I failed to mention “the back rooms” of the house which were perhaps meant as the summer kitchen, but in fact served as storage areas for machinery, apple boxes and discarded items kept “just in case.” The original 1898 kitchen cupboards, painted bright red, had been moved there, and I own one of them to this day.

My parents once hosted a New Year’s Eve party and dance, using the double parlours on the east side of the house, with a small instrumental group providing the dance tunes. In 1970, my sister’s wedding reception took place in these large rooms. A decade later, my father’s health forced him to abandon farming after 40 years, and pass what remained of the property to Heather Griffin and her family.

In 1986, Alfred and Lena moved to a bungalow on Mill Street south at the end of August, where he died only 7 weeks later. Lena lived in the village and was active with the NVDHS for another 20 years.

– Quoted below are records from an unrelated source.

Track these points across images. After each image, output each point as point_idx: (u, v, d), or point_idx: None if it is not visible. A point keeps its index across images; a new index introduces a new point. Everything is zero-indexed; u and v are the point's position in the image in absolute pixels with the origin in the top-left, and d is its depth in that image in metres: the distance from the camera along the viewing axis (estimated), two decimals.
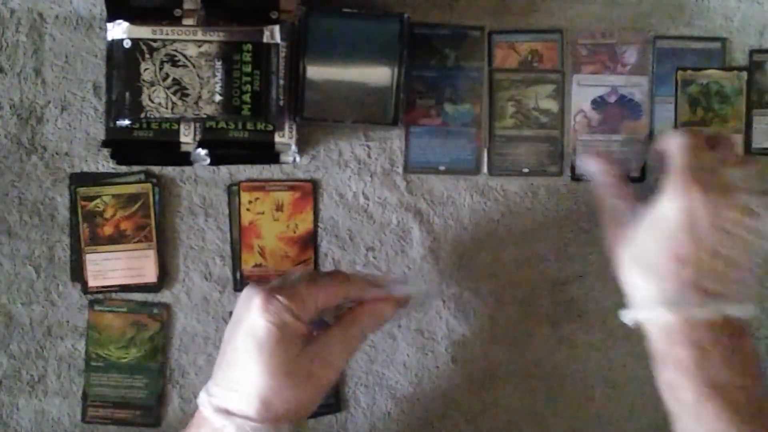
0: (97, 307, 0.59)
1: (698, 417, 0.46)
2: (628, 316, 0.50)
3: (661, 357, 0.48)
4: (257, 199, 0.59)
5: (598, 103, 0.59)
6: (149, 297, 0.59)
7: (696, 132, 0.52)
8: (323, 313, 0.51)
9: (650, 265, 0.48)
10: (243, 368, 0.47)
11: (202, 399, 0.48)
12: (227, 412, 0.46)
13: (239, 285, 0.59)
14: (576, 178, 0.59)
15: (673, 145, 0.50)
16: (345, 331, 0.49)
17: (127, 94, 0.52)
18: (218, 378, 0.48)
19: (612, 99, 0.59)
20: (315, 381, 0.47)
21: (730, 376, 0.46)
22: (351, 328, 0.49)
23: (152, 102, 0.52)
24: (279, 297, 0.46)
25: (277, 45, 0.53)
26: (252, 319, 0.46)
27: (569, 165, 0.59)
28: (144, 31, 0.52)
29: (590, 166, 0.57)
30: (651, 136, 0.59)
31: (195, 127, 0.55)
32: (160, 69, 0.52)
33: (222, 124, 0.55)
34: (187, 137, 0.56)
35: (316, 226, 0.59)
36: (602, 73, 0.59)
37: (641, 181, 0.59)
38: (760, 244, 0.48)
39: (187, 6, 0.53)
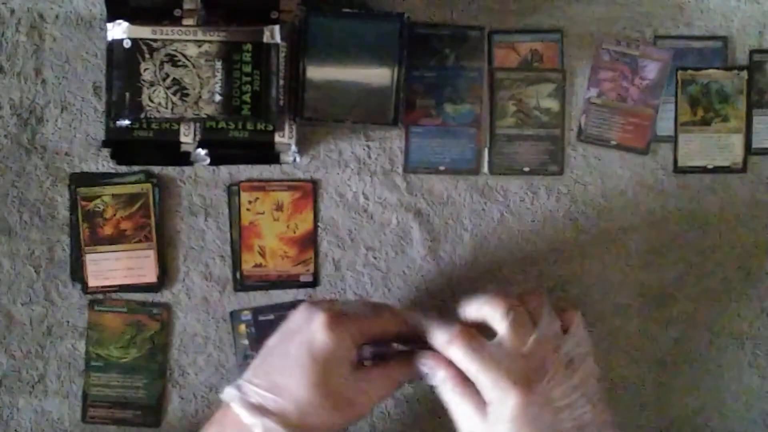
0: (97, 307, 0.59)
1: None
2: None
3: None
4: (257, 199, 0.59)
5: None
6: (149, 297, 0.59)
7: (470, 333, 0.49)
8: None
9: None
10: (289, 375, 0.47)
11: (231, 395, 0.48)
12: (260, 410, 0.47)
13: (239, 285, 0.59)
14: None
15: (457, 355, 0.48)
16: (391, 373, 0.51)
17: (127, 94, 0.52)
18: (257, 379, 0.48)
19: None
20: (350, 409, 0.48)
21: None
22: (396, 373, 0.51)
23: (152, 102, 0.52)
24: (345, 323, 0.48)
25: (277, 45, 0.53)
26: (313, 332, 0.48)
27: (569, 164, 0.59)
28: (144, 31, 0.52)
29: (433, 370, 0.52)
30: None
31: (195, 127, 0.55)
32: (160, 69, 0.52)
33: (222, 124, 0.55)
34: (187, 137, 0.56)
35: (316, 226, 0.59)
36: (617, 81, 0.59)
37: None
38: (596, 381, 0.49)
39: (187, 6, 0.53)
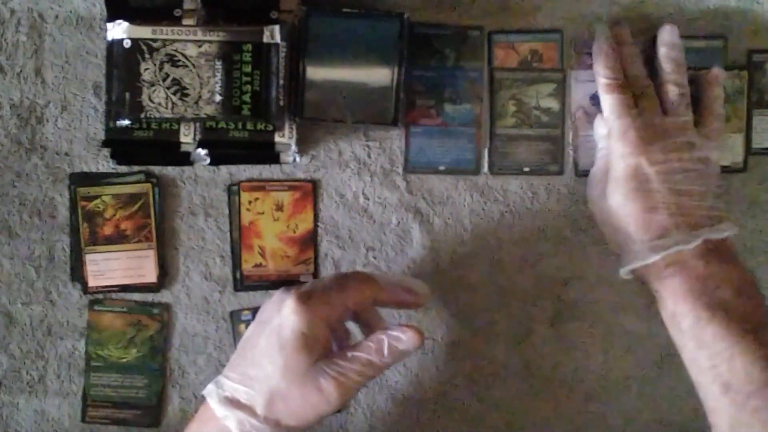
0: (97, 307, 0.59)
1: (699, 340, 0.48)
2: (624, 271, 0.53)
3: (660, 295, 0.51)
4: (257, 199, 0.59)
5: (598, 99, 0.59)
6: (149, 297, 0.59)
7: (615, 73, 0.54)
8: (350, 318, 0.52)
9: (628, 222, 0.51)
10: (259, 365, 0.47)
11: (209, 390, 0.49)
12: (233, 403, 0.47)
13: (239, 285, 0.59)
14: (580, 174, 0.59)
15: (605, 106, 0.54)
16: (365, 355, 0.48)
17: (127, 94, 0.52)
18: (231, 372, 0.49)
19: None
20: (321, 397, 0.47)
21: (725, 297, 0.48)
22: (371, 354, 0.48)
23: (152, 102, 0.52)
24: (312, 300, 0.47)
25: (277, 45, 0.53)
26: (282, 318, 0.47)
27: (571, 163, 0.59)
28: (144, 31, 0.52)
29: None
30: None
31: (195, 127, 0.55)
32: (160, 69, 0.52)
33: (222, 124, 0.55)
34: (187, 137, 0.56)
35: (316, 226, 0.59)
36: None
37: None
38: (710, 169, 0.52)
39: (187, 6, 0.53)
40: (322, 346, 0.48)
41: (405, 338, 0.48)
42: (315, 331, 0.47)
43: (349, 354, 0.48)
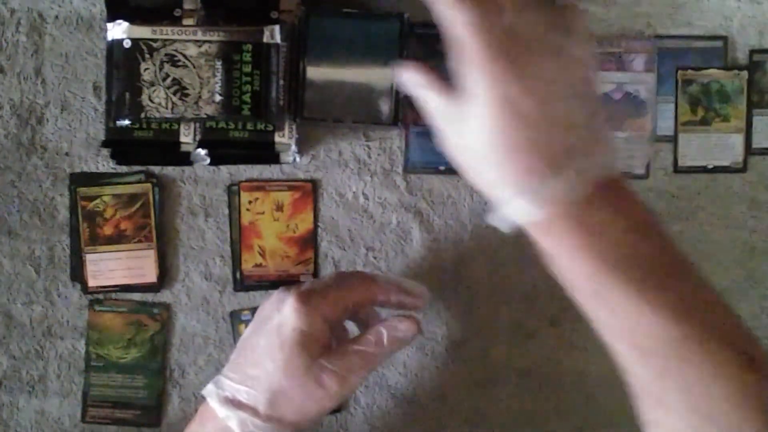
0: (97, 307, 0.59)
1: (609, 306, 0.40)
2: (494, 219, 0.41)
3: (549, 253, 0.41)
4: (257, 199, 0.59)
5: (604, 101, 0.59)
6: (149, 297, 0.59)
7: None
8: (349, 317, 0.52)
9: (495, 162, 0.39)
10: (260, 364, 0.47)
11: (209, 390, 0.48)
12: (234, 403, 0.47)
13: (239, 285, 0.59)
14: None
15: (456, 22, 0.40)
16: (364, 348, 0.48)
17: (127, 94, 0.52)
18: (231, 372, 0.48)
19: (617, 96, 0.59)
20: (324, 392, 0.47)
21: (626, 246, 0.39)
22: (370, 346, 0.48)
23: (152, 102, 0.52)
24: (312, 299, 0.47)
25: (277, 45, 0.53)
26: (282, 317, 0.47)
27: None
28: (144, 31, 0.52)
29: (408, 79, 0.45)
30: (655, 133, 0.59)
31: (195, 127, 0.55)
32: (160, 69, 0.52)
33: (222, 124, 0.55)
34: (187, 137, 0.56)
35: (316, 226, 0.59)
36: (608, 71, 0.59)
37: (645, 178, 0.59)
38: (585, 85, 0.40)
39: (187, 6, 0.53)
40: (322, 344, 0.48)
41: (403, 327, 0.49)
42: (315, 329, 0.47)
43: (349, 348, 0.48)
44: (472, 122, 0.40)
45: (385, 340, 0.48)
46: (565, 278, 0.41)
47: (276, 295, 0.50)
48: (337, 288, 0.49)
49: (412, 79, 0.44)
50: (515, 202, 0.39)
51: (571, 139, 0.38)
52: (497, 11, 0.39)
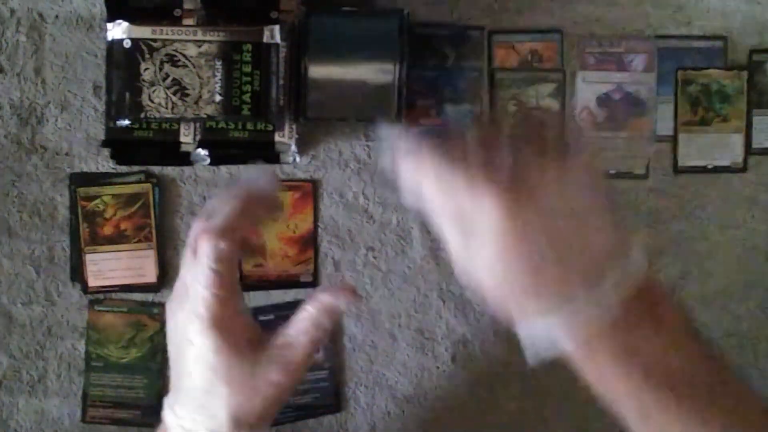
0: (97, 307, 0.59)
1: (656, 423, 0.38)
2: (525, 351, 0.39)
3: (584, 372, 0.39)
4: None
5: (603, 100, 0.59)
6: (149, 297, 0.59)
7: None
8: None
9: (516, 285, 0.38)
10: (206, 390, 0.44)
11: (170, 421, 0.45)
12: None
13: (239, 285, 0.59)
14: None
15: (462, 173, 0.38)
16: (297, 331, 0.44)
17: (127, 94, 0.52)
18: (181, 399, 0.45)
19: (617, 96, 0.59)
20: (279, 388, 0.44)
21: (669, 363, 0.37)
22: (309, 330, 0.44)
23: (152, 102, 0.52)
24: (213, 310, 0.43)
25: (277, 45, 0.53)
26: (196, 343, 0.43)
27: None
28: (144, 31, 0.52)
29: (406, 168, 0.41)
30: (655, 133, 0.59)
31: (195, 127, 0.55)
32: (160, 69, 0.52)
33: (222, 124, 0.55)
34: (187, 137, 0.56)
35: (316, 226, 0.59)
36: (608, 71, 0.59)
37: (645, 178, 0.59)
38: (595, 191, 0.38)
39: (187, 6, 0.53)
40: (250, 340, 0.44)
41: (341, 301, 0.44)
42: (232, 336, 0.43)
43: (288, 337, 0.45)
44: (489, 253, 0.38)
45: (324, 320, 0.44)
46: (603, 394, 0.39)
47: (170, 313, 0.45)
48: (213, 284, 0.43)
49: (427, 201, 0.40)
50: (550, 329, 0.37)
51: (600, 249, 0.37)
52: (498, 155, 0.38)
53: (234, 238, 0.43)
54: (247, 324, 0.45)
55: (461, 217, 0.39)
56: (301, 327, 0.45)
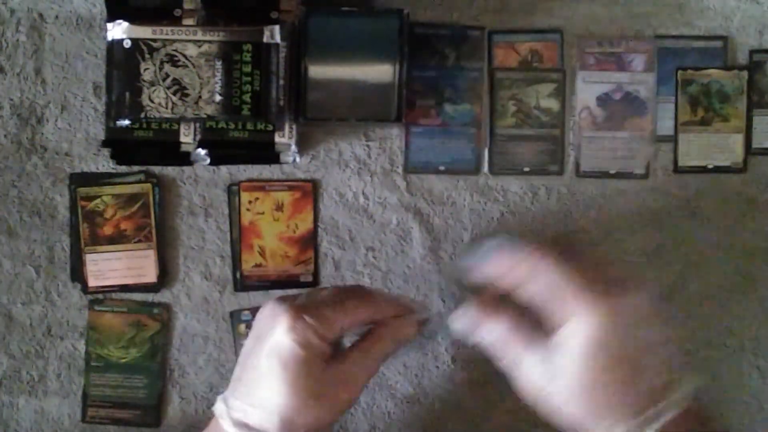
0: (97, 307, 0.59)
1: None
2: None
3: None
4: (257, 199, 0.59)
5: (604, 100, 0.59)
6: (149, 297, 0.59)
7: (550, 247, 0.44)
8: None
9: (593, 404, 0.42)
10: (266, 387, 0.46)
11: (220, 410, 0.47)
12: (247, 427, 0.46)
13: (239, 285, 0.59)
14: (581, 174, 0.59)
15: (542, 266, 0.43)
16: (366, 353, 0.48)
17: (127, 94, 0.52)
18: (239, 392, 0.47)
19: (617, 96, 0.59)
20: (336, 401, 0.47)
21: None
22: (372, 350, 0.48)
23: (152, 102, 0.52)
24: (306, 317, 0.46)
25: (277, 45, 0.53)
26: (277, 338, 0.46)
27: (571, 163, 0.59)
28: (144, 31, 0.52)
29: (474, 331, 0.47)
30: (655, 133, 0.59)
31: (195, 127, 0.55)
32: (160, 69, 0.52)
33: (222, 124, 0.55)
34: (187, 137, 0.56)
35: (316, 226, 0.59)
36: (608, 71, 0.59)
37: (645, 178, 0.59)
38: (667, 329, 0.44)
39: (187, 6, 0.53)
40: (324, 357, 0.47)
41: (403, 329, 0.49)
42: (313, 348, 0.46)
43: (351, 354, 0.48)
44: (566, 363, 0.42)
45: (386, 343, 0.49)
46: None
47: (269, 308, 0.48)
48: (334, 308, 0.47)
49: (492, 333, 0.46)
50: None
51: (666, 369, 0.42)
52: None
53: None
54: (323, 346, 0.47)
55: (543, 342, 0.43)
56: (367, 350, 0.48)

While living at Belmont, we were always aware that we were custodians of a slice of Newcastle history, the more so because my father had been Reeve of the area before he was 35. We enjoyed the swimming hole in Wilmot Creek, and I learned to skate on the former fishponds. We caught rainbow trout from the stream, we had fresh produce from the half-acre garden and especially enjoyed the flavour of harvest apples from the single tree in the garden. The external buildings consisted of a chicken house where I collected eggs daily, a driving shed for all the implements, and a two-tier barn, the newer section having been built by my father between 1939 and 1946.

What a privilege it was to grow up with an awareness of things past and things to come, while helping to preserve and gradually improve a small element of Canadian heritage.